Binnen de gedragstheoretische benadering is de planoloog Kevin Lynch (1960) een belangrijke auteur. Lynch ziet dat mensen door ervaringen mentale beelden van een plaats vormen. De beelden die mensen vormen komen niet altijd overeen met de werkelijkheid. Lynch stelt dat een specifieke plaats een bepaalde identiteit kan hebben, welke door ieder individu anders wordt ingevuld en dus verschilt van persoon tot persoon. Lynch gebruikte in zijn onderzoek ‘mental maps’. Hij liet respondenten kaarten tekenen om inzicht te verkrijgen in de fysische aspecten die gebruikers (onbewust) belangrijk denken denken te vinden. Deze ‘landmarks’ zijn belangrijk voor de inrichting van de openbare ruimte. Het werk van Gould (1966) is sterk beïnvloed door de behaviorale benadering. Gould (1966) ziet dat de beslissingen die mensen maken gerelateerd zijn aan de manier waarop zij de ruimte om hen heen waarnemen en evalueren. In dit onderzoek is dit overeenkomstig met de ‘broken windows theory’ (Wilson & Kelling, 1982). Deze theorie ziet dat het gedrag van mensen kan worden beïnvloed door het beheer en de inrichting van de fysieke ruimte. Wanneer gebruikers van de openbare ruimte verloedering of ‘broken windows’ waarnemen zijn zij eerder geneigd tot vernieling, verloedering en verwaarlozing. Dit veroorzaakt een sociaal onveilige beleving van de fysieke ruimte.
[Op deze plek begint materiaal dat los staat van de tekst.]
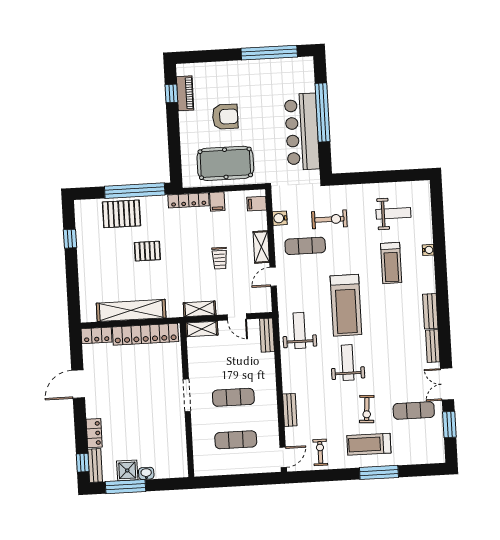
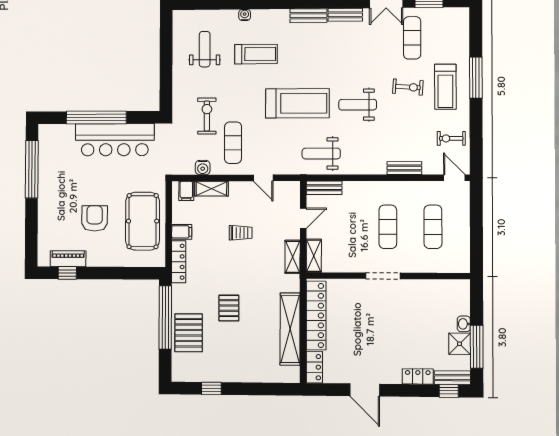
shelving: (261, 247) -> (211, 189), moved

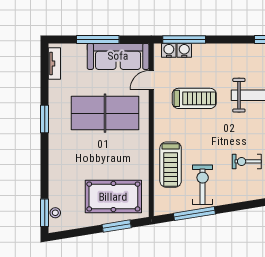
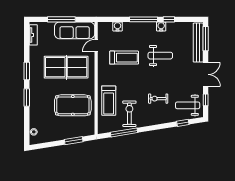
window: (184, 39) -> (143, 19), moved
water cooler: (169, 50) -> (161, 26), moved
pool table: (113, 197) -> (73, 105), moved
window: (45, 213) -> (27, 98), moved

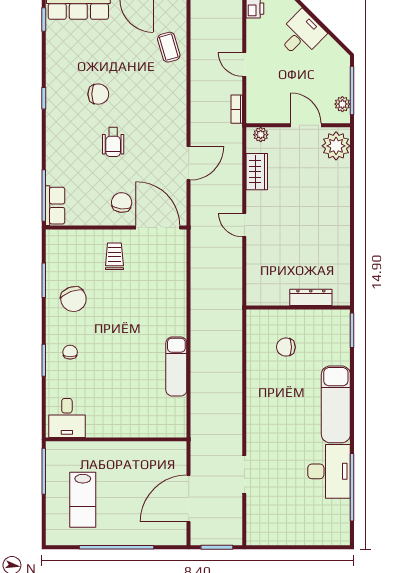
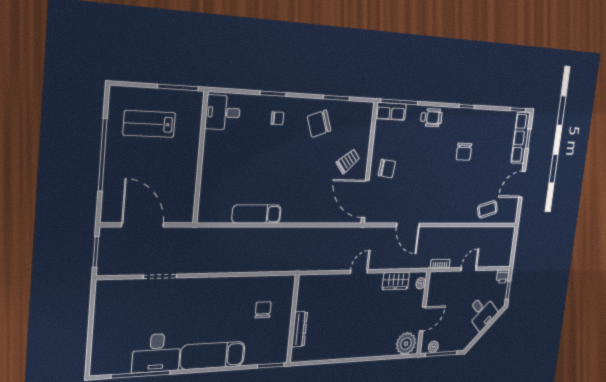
wheelchair: (113, 142) -> (431, 117), moved, turned 180
door: (158, 228) -> (365, 199), swing flipped
trolley: (114, 256) -> (348, 161), turned -40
Diverse checklisten zoals de Delfste Checklist (Van der Voort & van Wegen, 1991) en Crime Prevention Through Environmental Design (Taylor, 2002) zijn instrumenten die gebruikt worden bij de toepassing van beleid, waarbij wordt uitgaan van het idee dat menselijk gedrag te sturen is door de inrichting van de omgeving. Echter dat deze theorie niet altijd opgaat blijkt uit het onderzoek naar het weggooien van afval door jongeren van Müller (2009). Hij ziet dat niet de omgeving maar het gedrag van andere jongeren van invloed is op hun eigen gedrag en het weggooien van afval. Dit spreekt de broken- windowstheory tegen; als een omgeving chaotisch en zonder toezicht is dit direct leidt dit dus niet tot wanordelijk gedrag.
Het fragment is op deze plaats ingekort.